L’Immagine corporea distorta. Il rapporto che abbiamo con il nostro corpo è sempre influenzato dalla relazione che intercorre tra due diversi tipi di immagini corporee: una reale (come il nostro corpo è) e una ideale (come vorremmo che fosse). Se queste due immagini sono tra loro vicine il rapporto con il nostro corpo è positivo; viceversa, se tali immagini sono tra loro molto lontane, difficilmente vivremo il nostro corpo serenamente, mentre tenderemo a non accettarlo perché non assomiglia per niente al corpo che vorremmo. Il nostro corpo non ci piace o perchè troppo grasso oppure perchè è deformato da difetti.

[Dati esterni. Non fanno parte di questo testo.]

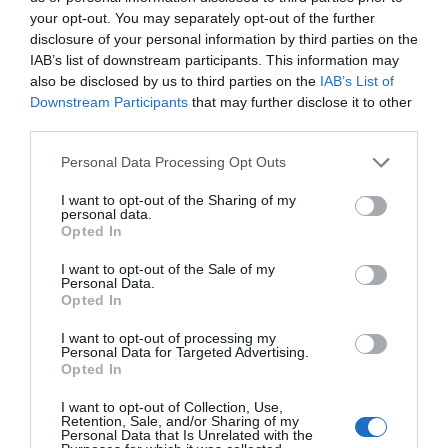
08.08.2026 | 10:00
your opt-out. You may separately opt-out of the further
disclosure of your personal information by third parties on the
IAB’s list of downstream participants. This information may
Εύβοια: Διακοπή ρεύματος αύριο
also be disclosed by us to third parties on the
IAB’s List of
πολλές περιοχές- Πίνακας
Downstream Participants
that may further disclose it to other
08.08.2026 | 09:40
third parties.
Νέο τροχαίο με υλικές
Μητέρα και γιος οι
ζημιές
νεκροί από τη
Please note that this website/app uses one or more Google
Personal Data Processing Opt Outs
σύγκρουση
services and may gather and store information including but
Άρχισε τις διακοπές ο
αυτοκινήτου με
Μητσοτάκης: Φαγητό και κρασί
not limited to your visit or usage behaviour. You may click to
I want to opt-out of the Sharing of my
φορτηγό
personal data.
σε γνωστό στέκι
grant or deny consent to Google and its third-party tags to
Opted In
use your data for below specified purposes in below Google
08.08.2026 | 09:20
consent section.
I want to opt-out of the Sale of my
Personal Data.
Συγκίνηση και βαθιά πίστη στην
Opted In
Εύβοια! Τίμησαν τον Όσιο Ιωάννη
του Ρώσσο για το θαύμα της
I want to opt-out of processing my
βροχής στη φωτιά του 2021
Personal Data for Targeted Advertising.
08.08.2026 | 09:00
Opted In
Τραγική κατάληξη είχε
Αυτοψία στα καμένα:
I want to opt-out of Collection, Use,
Εορτολόγιο: Ποιοι γιορτάζουν
η θαλάσσια εκδρομή
37 σπίτια κρίθηκαν
Retention, Sale, and/or Sharing of my
σήμερα, Σάββατο 8 Αυγούστου
για 57χρονο τουρίστα
κατεδαφιστέα στο
Personal Data that Is Unrelated with the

Teniamo presente però l’immagine che abbiamo del nostro corpo può coincidere o meno con quella che vediamo riflessa nello specchio. Pensiamo ad esempio alle persone che soffrono di anoressia: guardandosi allo specchio continuano a vedere un corpo fuori forma o grasso, nonostante agli occhi di tutti gli altri sia evidente la loro magrezza.

imm corporea4La Psicoterapia per superare le Problematiche connesse alla Percezione dell’Immagine Corporea Distorta. Come accennato sopra il percepire la propria Immagine Corporea reale lontana dall’Immagine Corporea ideale che desideriamo si lega al timore del giudizio degli altri, al desiderio smisurato di essere amati, ricercati, riconosciuti dagli altri Questa necessità nasce da una mancanza di fiducia in se stessi, come se gli altri non ci potessero amare per ciò che siamo. L’origine del sorgere di tale problematica si comprende attraverso l’analisi delle dinamiche familiari vissute. Ogni storia è diversa da un’altra ma solitamente coloro che hanno difficoltà ad accettare la propria immagine corporea sono coloro che non si son pienamente sentiti accolti all’interno del loro contesto familiare. Ad esempio è possibile che la persona abbia percepito che i genitori davano più amore e più attenzioni al fratello/sorella piuttosto che  a lei. Pertanto la Psicoterapia è utile per far chiarezza sui meccanismi sottostanti il senso di inadeguatezza dell’individuo oltre che a fornire strumenti e strategie utili per superare la paura del Giudizio degli Altri al fine di vivere ogni situazione della propria vita in maniera serena.